* [Task item]
Each line of the data that includes the string "magnification" is to be copied out.

* * * * * * *

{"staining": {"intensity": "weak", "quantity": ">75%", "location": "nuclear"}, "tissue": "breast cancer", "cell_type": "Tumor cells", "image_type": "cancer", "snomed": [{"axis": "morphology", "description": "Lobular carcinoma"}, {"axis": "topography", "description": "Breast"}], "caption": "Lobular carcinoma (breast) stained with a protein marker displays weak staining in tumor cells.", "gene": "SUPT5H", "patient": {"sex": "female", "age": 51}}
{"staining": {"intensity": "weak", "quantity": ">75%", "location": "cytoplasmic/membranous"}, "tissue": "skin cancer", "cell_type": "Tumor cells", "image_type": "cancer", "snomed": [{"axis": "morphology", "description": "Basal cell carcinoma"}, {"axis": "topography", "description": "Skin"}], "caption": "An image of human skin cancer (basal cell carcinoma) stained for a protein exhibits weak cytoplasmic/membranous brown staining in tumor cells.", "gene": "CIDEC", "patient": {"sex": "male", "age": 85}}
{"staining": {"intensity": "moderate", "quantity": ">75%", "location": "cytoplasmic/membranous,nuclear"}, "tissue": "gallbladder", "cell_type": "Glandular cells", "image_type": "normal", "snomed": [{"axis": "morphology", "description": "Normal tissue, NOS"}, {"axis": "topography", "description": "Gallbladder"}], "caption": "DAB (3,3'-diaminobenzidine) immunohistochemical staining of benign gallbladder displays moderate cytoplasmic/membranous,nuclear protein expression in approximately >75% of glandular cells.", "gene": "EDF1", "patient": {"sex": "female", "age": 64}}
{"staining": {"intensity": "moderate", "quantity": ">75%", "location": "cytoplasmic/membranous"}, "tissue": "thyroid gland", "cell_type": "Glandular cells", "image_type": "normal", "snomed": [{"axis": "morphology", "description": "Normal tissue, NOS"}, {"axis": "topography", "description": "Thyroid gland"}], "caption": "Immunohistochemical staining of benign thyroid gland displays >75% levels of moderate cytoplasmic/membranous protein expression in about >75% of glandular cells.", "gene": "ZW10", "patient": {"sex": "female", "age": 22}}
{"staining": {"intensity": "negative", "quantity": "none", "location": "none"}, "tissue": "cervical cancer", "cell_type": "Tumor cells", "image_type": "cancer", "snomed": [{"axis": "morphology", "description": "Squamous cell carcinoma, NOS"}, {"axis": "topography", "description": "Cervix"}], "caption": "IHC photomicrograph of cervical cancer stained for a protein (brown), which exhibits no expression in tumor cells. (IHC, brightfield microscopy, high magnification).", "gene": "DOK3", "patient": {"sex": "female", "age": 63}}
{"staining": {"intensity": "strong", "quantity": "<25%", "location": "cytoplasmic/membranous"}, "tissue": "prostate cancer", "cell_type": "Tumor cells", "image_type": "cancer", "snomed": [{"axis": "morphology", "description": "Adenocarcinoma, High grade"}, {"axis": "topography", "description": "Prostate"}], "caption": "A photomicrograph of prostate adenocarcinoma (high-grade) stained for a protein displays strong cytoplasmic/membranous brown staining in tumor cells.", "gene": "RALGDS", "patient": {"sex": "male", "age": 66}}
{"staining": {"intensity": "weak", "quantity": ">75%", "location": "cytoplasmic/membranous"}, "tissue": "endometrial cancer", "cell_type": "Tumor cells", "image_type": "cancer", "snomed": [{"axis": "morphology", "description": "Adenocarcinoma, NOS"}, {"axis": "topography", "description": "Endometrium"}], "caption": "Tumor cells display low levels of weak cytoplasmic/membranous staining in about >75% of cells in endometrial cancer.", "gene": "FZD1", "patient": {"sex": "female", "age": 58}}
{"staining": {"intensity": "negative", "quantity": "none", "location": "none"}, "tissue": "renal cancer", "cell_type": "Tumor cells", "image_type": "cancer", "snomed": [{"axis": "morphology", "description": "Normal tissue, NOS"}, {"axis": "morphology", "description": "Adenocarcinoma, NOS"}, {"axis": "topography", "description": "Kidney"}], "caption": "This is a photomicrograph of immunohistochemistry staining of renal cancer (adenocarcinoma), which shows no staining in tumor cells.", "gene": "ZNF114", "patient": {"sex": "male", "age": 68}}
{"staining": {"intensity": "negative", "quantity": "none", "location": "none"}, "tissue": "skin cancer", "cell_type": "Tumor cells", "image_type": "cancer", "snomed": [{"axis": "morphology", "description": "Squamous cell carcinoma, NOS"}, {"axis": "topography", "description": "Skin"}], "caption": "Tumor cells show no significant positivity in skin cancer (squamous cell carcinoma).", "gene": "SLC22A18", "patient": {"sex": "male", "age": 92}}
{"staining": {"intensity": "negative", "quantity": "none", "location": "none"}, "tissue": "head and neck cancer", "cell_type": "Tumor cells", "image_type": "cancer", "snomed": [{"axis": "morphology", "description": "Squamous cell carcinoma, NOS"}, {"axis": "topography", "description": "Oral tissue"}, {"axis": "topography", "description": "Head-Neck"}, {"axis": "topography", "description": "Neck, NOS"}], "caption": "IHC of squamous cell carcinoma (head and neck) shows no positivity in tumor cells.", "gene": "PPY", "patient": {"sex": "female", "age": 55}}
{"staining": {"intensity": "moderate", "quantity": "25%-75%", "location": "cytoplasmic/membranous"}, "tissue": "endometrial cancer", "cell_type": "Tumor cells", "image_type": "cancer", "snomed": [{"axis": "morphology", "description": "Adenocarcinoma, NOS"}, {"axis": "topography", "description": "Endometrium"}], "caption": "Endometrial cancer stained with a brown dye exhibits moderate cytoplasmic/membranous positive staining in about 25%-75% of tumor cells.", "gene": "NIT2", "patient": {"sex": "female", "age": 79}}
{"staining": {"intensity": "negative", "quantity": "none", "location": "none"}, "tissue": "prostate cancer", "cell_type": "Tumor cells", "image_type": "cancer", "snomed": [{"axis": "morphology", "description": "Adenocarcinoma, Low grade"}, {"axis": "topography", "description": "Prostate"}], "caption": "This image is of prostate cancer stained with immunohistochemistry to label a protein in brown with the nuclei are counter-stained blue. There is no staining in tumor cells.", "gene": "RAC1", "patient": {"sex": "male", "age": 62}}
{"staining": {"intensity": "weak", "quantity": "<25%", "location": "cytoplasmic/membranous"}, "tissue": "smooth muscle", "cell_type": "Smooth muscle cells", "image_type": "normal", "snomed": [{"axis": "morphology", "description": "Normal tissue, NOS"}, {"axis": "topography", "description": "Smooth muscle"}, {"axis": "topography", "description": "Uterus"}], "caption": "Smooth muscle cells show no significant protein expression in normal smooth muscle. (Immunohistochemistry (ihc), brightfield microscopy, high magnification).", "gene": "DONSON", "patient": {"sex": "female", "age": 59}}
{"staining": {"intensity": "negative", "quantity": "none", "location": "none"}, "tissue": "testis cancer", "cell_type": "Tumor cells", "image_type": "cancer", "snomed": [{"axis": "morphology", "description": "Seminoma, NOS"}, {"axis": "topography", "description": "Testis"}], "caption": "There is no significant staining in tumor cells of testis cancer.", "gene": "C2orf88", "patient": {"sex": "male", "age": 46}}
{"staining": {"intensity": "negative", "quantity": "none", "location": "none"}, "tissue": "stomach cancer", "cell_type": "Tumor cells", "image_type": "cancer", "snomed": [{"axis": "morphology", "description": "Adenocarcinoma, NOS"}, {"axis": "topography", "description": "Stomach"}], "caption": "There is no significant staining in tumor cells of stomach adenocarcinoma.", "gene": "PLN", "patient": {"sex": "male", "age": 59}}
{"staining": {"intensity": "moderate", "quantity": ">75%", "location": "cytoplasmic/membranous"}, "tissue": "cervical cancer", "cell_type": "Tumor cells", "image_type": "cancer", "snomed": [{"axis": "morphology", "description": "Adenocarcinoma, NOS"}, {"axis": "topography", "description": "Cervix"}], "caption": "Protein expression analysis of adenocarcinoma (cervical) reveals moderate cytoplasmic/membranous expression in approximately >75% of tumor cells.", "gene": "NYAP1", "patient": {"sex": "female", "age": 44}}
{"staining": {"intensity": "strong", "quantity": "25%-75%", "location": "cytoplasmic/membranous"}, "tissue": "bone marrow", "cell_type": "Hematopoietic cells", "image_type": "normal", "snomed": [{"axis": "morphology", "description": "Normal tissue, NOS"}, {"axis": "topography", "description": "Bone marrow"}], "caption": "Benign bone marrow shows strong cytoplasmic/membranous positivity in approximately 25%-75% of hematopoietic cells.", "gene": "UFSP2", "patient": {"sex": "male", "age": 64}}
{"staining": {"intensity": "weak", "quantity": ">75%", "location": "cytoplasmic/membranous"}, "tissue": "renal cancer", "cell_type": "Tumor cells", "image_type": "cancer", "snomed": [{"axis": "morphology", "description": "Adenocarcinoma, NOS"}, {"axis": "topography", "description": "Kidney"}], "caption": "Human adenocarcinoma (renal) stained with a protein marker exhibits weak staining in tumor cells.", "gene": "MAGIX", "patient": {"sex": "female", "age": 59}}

* * * * * * *

* [Output]
{"staining": {"intensity": "negative", "quantity": "none", "location": "none"}, "tissue": "cervical cancer", "cell_type": "Tumor cells", "image_type": "cancer", "snomed": [{"axis": "morphology", "description": "Squamous cell carcinoma, NOS"}, {"axis": "topography", "description": "Cervix"}], "caption": "IHC photomicrograph of cervical cancer stained for a protein (brown), which exhibits no expression in tumor cells. (IHC, brightfield microscopy, high magnification).", "gene": "DOK3", "patient": {"sex": "female", "age": 63}}
{"staining": {"intensity": "weak", "quantity": "<25%", "location": "cytoplasmic/membranous"}, "tissue": "smooth muscle", "cell_type": "Smooth muscle cells", "image_type": "normal", "snomed": [{"axis": "morphology", "description": "Normal tissue, NOS"}, {"axis": "topography", "description": "Smooth muscle"}, {"axis": "topography", "description": "Uterus"}], "caption": "Smooth muscle cells show no significant protein expression in normal smooth muscle. (Immunohistochemistry (ihc), brightfield microscopy, high magnification).", "gene": "DONSON", "patient": {"sex": "female", "age": 59}}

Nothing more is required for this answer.